[Start of Attachment]

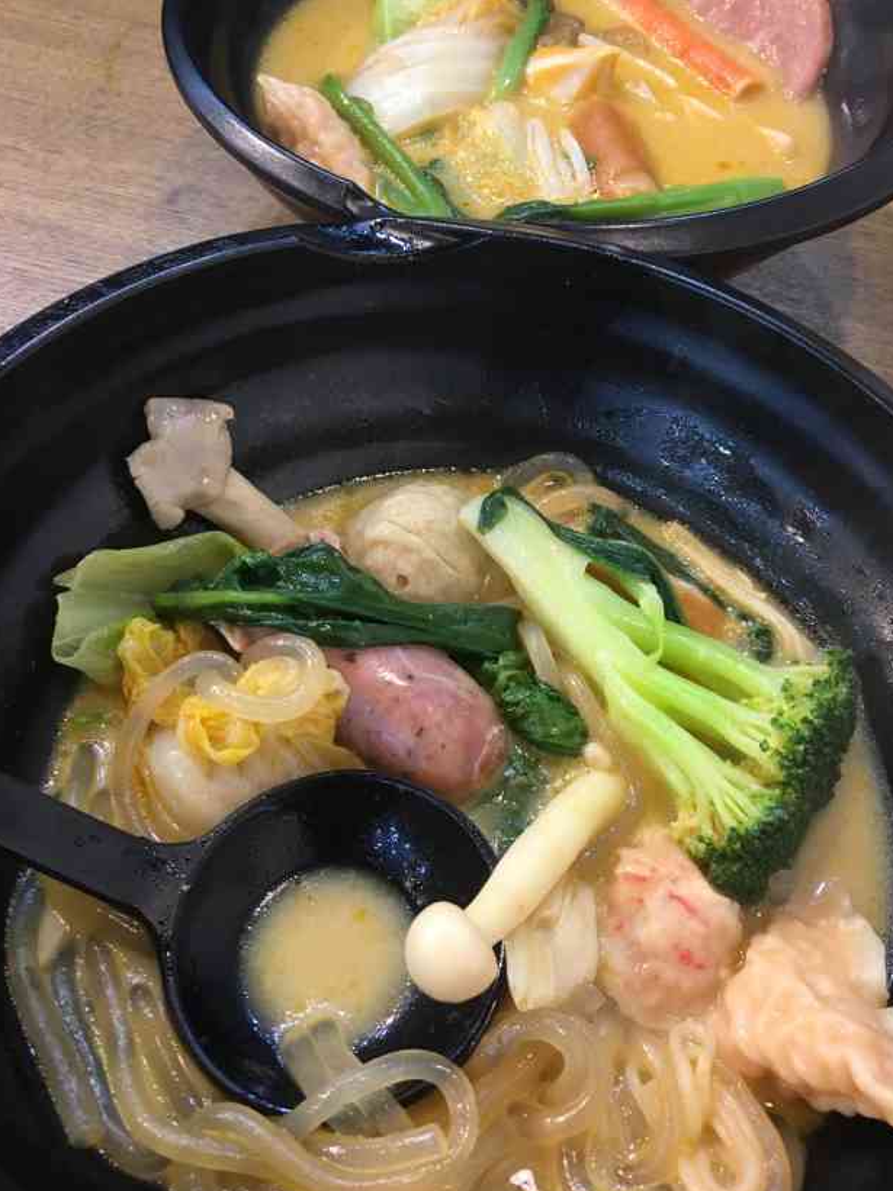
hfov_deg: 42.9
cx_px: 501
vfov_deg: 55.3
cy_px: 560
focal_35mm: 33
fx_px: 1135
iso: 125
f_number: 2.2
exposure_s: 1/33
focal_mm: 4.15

[End of Attachment]
[Start of Attachment]

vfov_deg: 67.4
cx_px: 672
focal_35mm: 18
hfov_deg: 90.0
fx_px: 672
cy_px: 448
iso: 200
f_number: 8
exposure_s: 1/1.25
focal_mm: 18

[End of Attachment]

#### TASK PROMPT:
From the records above, quote only the lines running from the line with "vfov_deg: 55.3" to the line with "focal_mm: 4.15", both lines included.

#### SOLUTION TO THE PROBLEM:
vfov_deg: 55.3
cy_px: 560
focal_35mm: 33
fx_px: 1135
iso: 125
f_number: 2.2
exposure_s: 1/33
focal_mm: 4.15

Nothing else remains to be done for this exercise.